▶ _PASSAGE_

++++++

# So it seems like Matt Heafy is moving to gibson



## Johann (Feb 13, 2009)

Trivium Announce Tour With Slipknot, Premiere New Video

Seems like he's definitely going to play Gibson's from now on, also according to his Bio in Welcome to the Trivium portal

I think it was a good choice... well, any brand would've been a good choice after leaving dean.


----------



## Variant (Feb 13, 2009)

What are they going to do for the seven string stuff?


----------



## Thin_Ice_77 (Feb 13, 2009)

He used to play Gibson back in the day when Trivium were good. There's no cause or anything here, but it seems that as soon as they started using Deans, their music started sucking.

EDIT: Looks like Corey is moving back to Jackson too. His equipment page says 'Update in Progress'.


----------



## DDDorian (Feb 13, 2009)

I remember him saying in an interview that he switched from Gibson because they wouldn't give him an endorsement, which is just lame. His top shred tip was "shred on a Les Paul because it's harder to do so you'll seem more impressive" Whatever. A Trivium seven-string Epiphone or whatever might not be so bad.


----------



## Variant (Feb 13, 2009)

^
Oh, I did not know that Epiphoney had a 7'er... and yeah, while I actually like Matt & Corey's playing (less so: their songwriting & style) that a pretty LOL comment.  Besides, if you're an endorser, wouldn't you just get a custom with a Jackson spec neck on there so it wouldn't feel like you were playing a dowel with floss on it.*

*Variant doesn't do Gibsons.


----------



## Dusty201087 (Feb 13, 2009)

I hope Epi does another 7 string LP... I'd love to get one to tune standard with a high A  I just don't see them on eBay enough and TBH I want at least one 7 or 8 tuned normally before I go to something tuned up 

The comment was def pretty stupid, but hey, he's human. And I can kinda understand why you'd leave a company if they weren't giving you a sponsorship. Musicians have to make a living too guys, and if Dean is going to give you a six figure check for repping them v a company that's giving you NOTHING, then I know what you and I would do


----------



## 70Seven (Feb 13, 2009)

Why did they leave Dean? I don't get these artists. Why do that have to be "with Dean" and then leave and be "With Gibson, or Jackson". Why can't they play a few Gibson, a few of their Deans they liked and some Jacksons, you know like regular people... I know I know, there is some money involved..


----------



## Breakdown (Feb 13, 2009)

I saw pic of corey holding one of those DBZ guitars about a week ago so im thinkin maybe they left because zelinsky left.


----------



## 70Seven (Feb 14, 2009)

EDIT, LOL, oups, this post was suppose to be in the Loomis instructional DVD thread....


----------



## Shinto (Feb 14, 2009)

I've been told that it's possible to play some of their songs without the high E, so I don't think they'll have much of a problem.
But they've been using their 7-string Deans as far as I'm aware (for 7-string songs).


----------



## Planeshift (Feb 14, 2009)

++++++

▶ _DATA SHOWN_

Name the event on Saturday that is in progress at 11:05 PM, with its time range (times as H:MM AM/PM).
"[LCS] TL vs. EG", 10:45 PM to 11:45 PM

++++++

▶ _REQUESTS_
• A. Summarize the forum thread about Matt Heafy moving to Gibson in two sentences.
• B. Write the next part of the forum thread about Matt Heafy moving to Gibson, picking up after its final line.

▶ _ANSWER SET_
• A. Forum members discuss signs that Trivium's Matt Heafy is moving to Gibson guitars, and one notes that Corey also seems to be moving back to Jackson. They debate why artists leave endorsement deals, with one member recalling that Heafy once left Gibson because it would not give him an endorsement, and they ask what the band will use for its seven-string songs.

• B.
Talked to him last week at a show...He's trying to get a 7-string Explorer.


----------



## TheAceOfSpades1 (Feb 14, 2009)

DDDorian said:


> His top shred tip was "shred on a Les Paul because it's harder to do so you'll seem more impressive"







70Seven said:


> Wow, this DVD is awesome, I watched half of it already (can't play along, girlfriend is sleeping). I plan on learning all the exercises and riffs on this DVD. Some of it I feel like I'm good enough to play, others I see as a chance to challenge my playing, should be fun.



Wrong thread? Perhaps the Loomis DVD thread?


----------



## poopyalligator (Feb 14, 2009)

i remember when they only used gibsons and jacksons. Matt sold his white les paul that was in a couple videos of theirs on ebay and some dude outbid me on it on that last 10 seconds


----------



## wannabguitarist (Feb 14, 2009)

They don't need the high e to play most of the rhythm parts of their songs but I'm pretty sure they have to use 7s to play the rhythms and solos for most of the songs on "Shogun"



Planeshift said:


> Talked to him last week at a show...He's trying to get a 7-string Explorer.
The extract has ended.